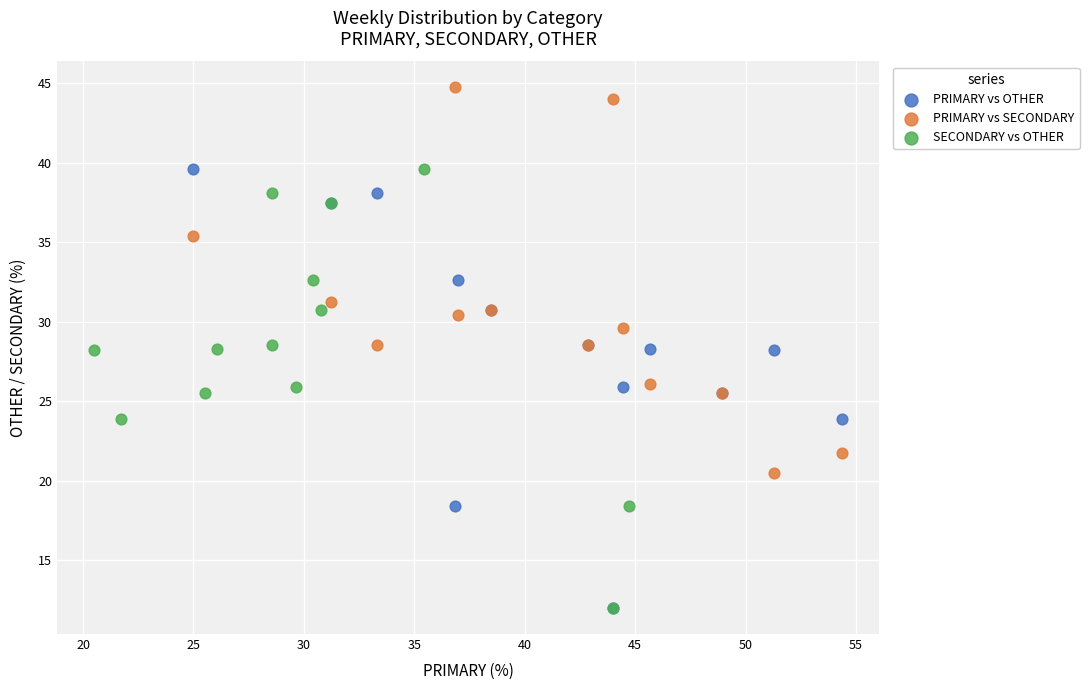

Which series reaches the maximum Y coordinate?

PRIMARY vs SECONDARY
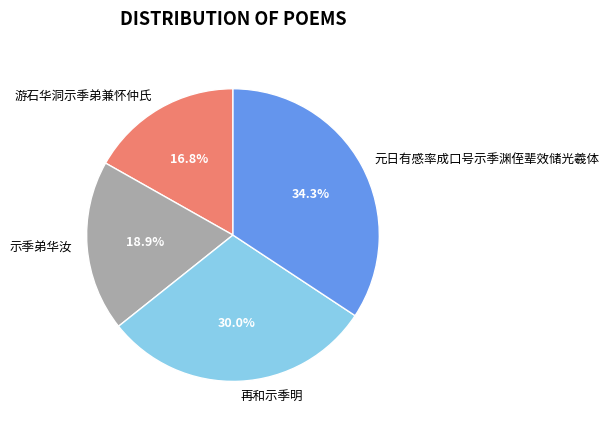

How many segments does this pie chart have?

4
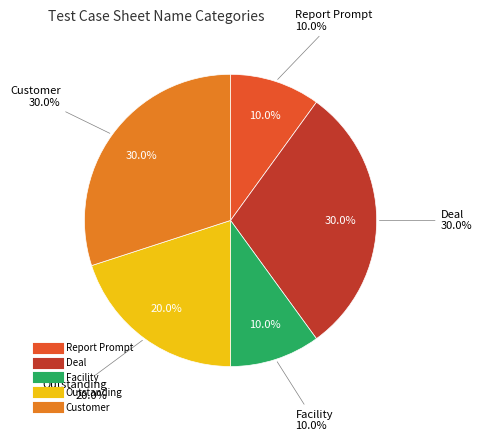

What percentage is the Facility slice, to the nearest percent?

10%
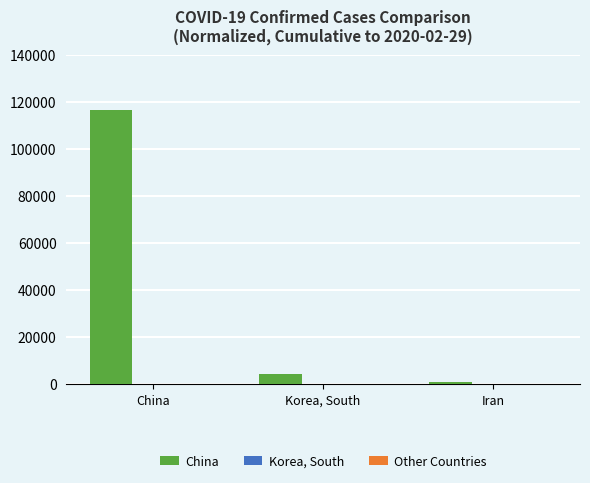

Which series has the largest total across all categories?

China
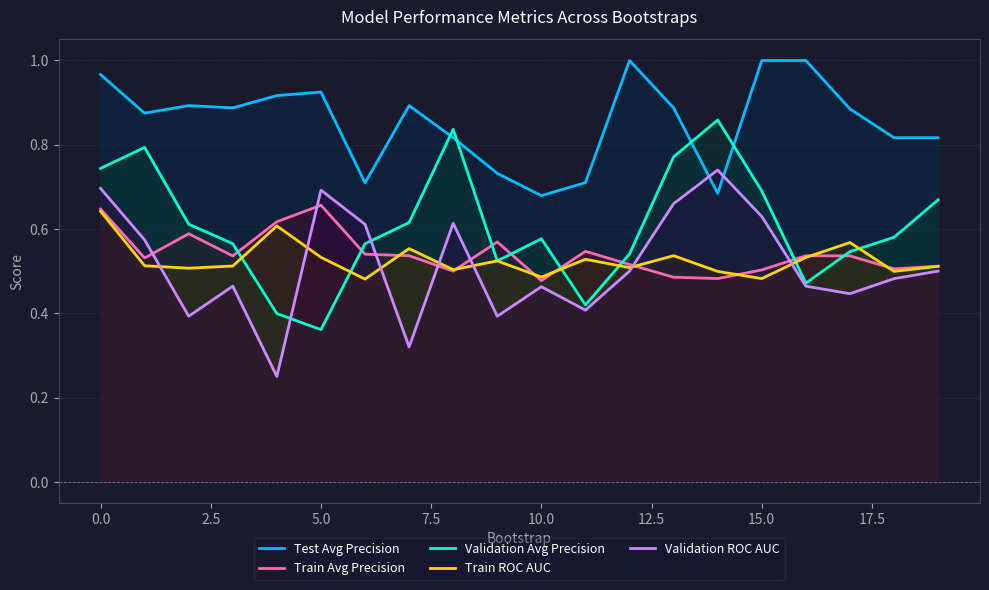

True or false: Test Avg Precision and Validation Avg Precision intersect in this chart.

True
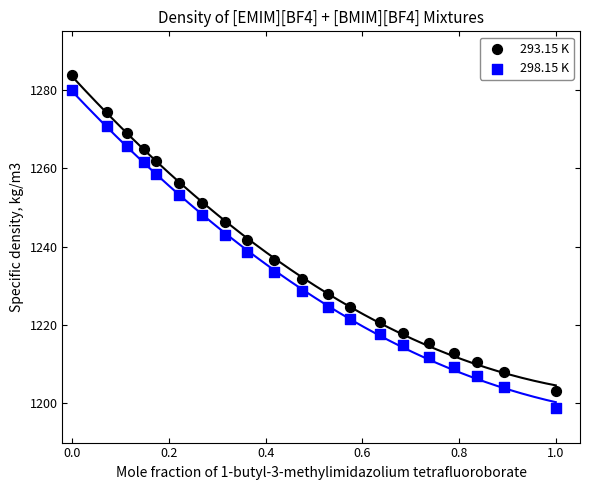

What are all the series names shown in the legend?

293.15 K, 298.15 K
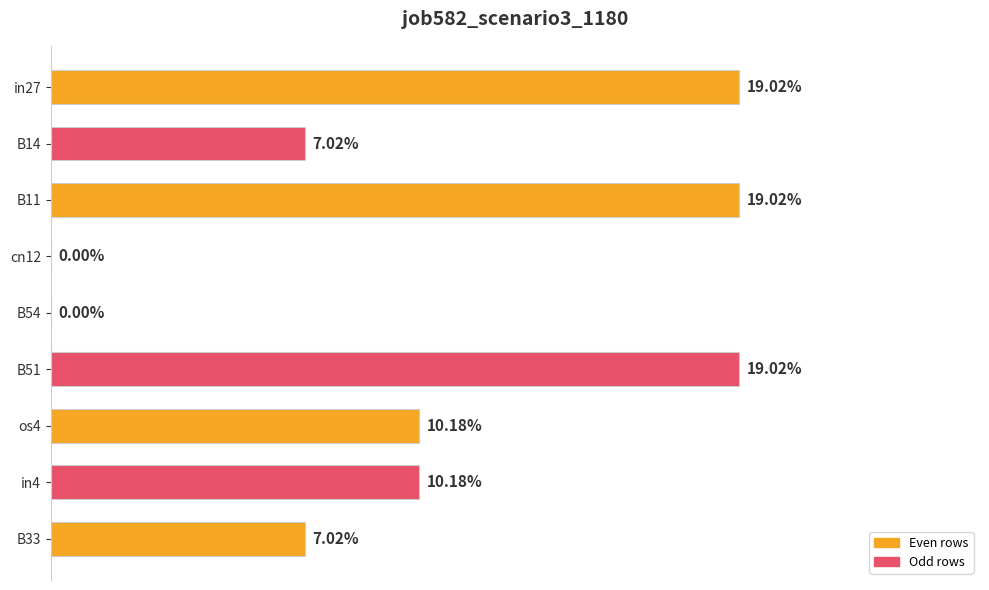

Are the bars horizontal?

Yes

WHAT YOU WILL DO
Return every entry above word for word, but leave out the pictures.

ANSWER TO THIS PROBLEM
Which series reaches the maximum Y coordinate?

PRIMARY vs SECONDARY

How many segments does this pie chart have?

4

What percentage is the Facility slice, to the nearest percent?

10%

Which series has the largest total across all categories?

China

True or false: Test Avg Precision and Validation Avg Precision intersect in this chart.

True

What are all the series names shown in the legend?

293.15 K, 298.15 K

Are the bars horizontal?

Yes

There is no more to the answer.